8. D’autre part, il revient seulement au juge du référé fiscal, en application des dispositions précitées de l’article L. 279 du livre des procédures fiscales, d’apprécier si les garanties offertes répondent aux conditions prévues à l’article L. 277 du même livre. Par suite, les conclusions de la société RM Automobiles tendant à obtenir le sursis de paiement du solde contesté et que soit autorisé un échelonnement judiciaire de ce solde sont irrecevables et doivent être rejetées.
Sur les conclusions présentées au titre de l’article L. 279 du livre des procédures fiscales :
9. En premier lieu, il n’appartient pas au juge du référé fiscal de statuer sur la légalité de la décision du comptable public refusant les garanties proposées, ou encore sur le bien-fondé des impositions en cause. Par suite, les moyens tirés de ce que la décision contestée ne comporte aucune signature et méconnait l’article 4 de la loi du 12 avril 2000, et que sa contestation repose sur des éléments sérieux quant au bien-fondé des impositions, sont inopérants.
10. En second lieu, il résulte de l’instruction que par un courriel du 16 décembre 2025, la société requérante a proposé en garantie de régler la somme de 38 313,90 euros suivant un plan de règlement sur trente-huit mois de 1 000 euros mensuels, avec un premier règlement le 10 janvier 2026 et une dernière mensualité de 313,90 euros. Toutefois, cette proposition de versement ne peut être interprétée comme une garantie au sens et pour l’application des dispositions précitées du deuxième alinéa de l’article R*277-1 du livre des procédures fiscales.
11. Il résulte de tout ce qui précède que la requête de la société RM Automobiles doit être rejetée, par application de l’article L. 522-3 du code de justice administrative.



O R D O N N E :


Article 1er : La requête de la société RM Automobiles est rejetée.

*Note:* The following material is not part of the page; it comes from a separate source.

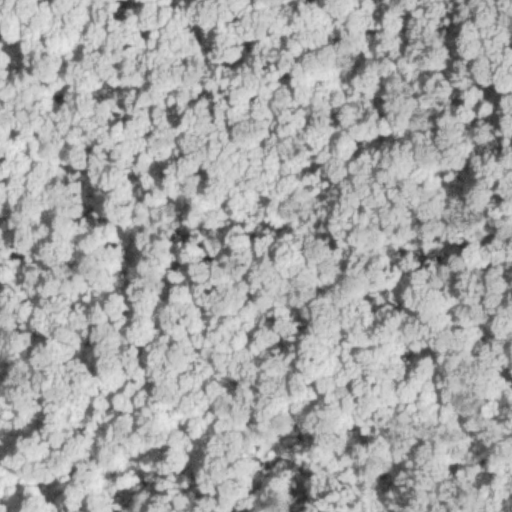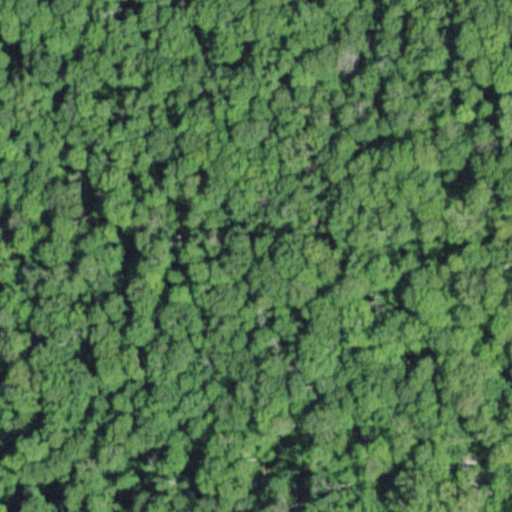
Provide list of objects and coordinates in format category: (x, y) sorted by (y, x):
road: (255, 326)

Article 2 : La présente ordonnance sera notifiée à la société RM Automobiles.

Copie en sera adressée à la direction régionale des finances publiques d’Auvergne-Rhône-Alpes et du département du Rhône.


Fait à Lyon, le 13 janvier 2026.


Le juge des référés,



C. Bertolo


La République mande et ordonne au ministre de l’économie, des finances et de la souveraineté industrielle et numérique en ce qui le concerne ou à tous commissaires de justice à ce requis en ce qui concerne les voies de droit commun contre les parties privées, de pourvoir à l’exécution de la présente décision.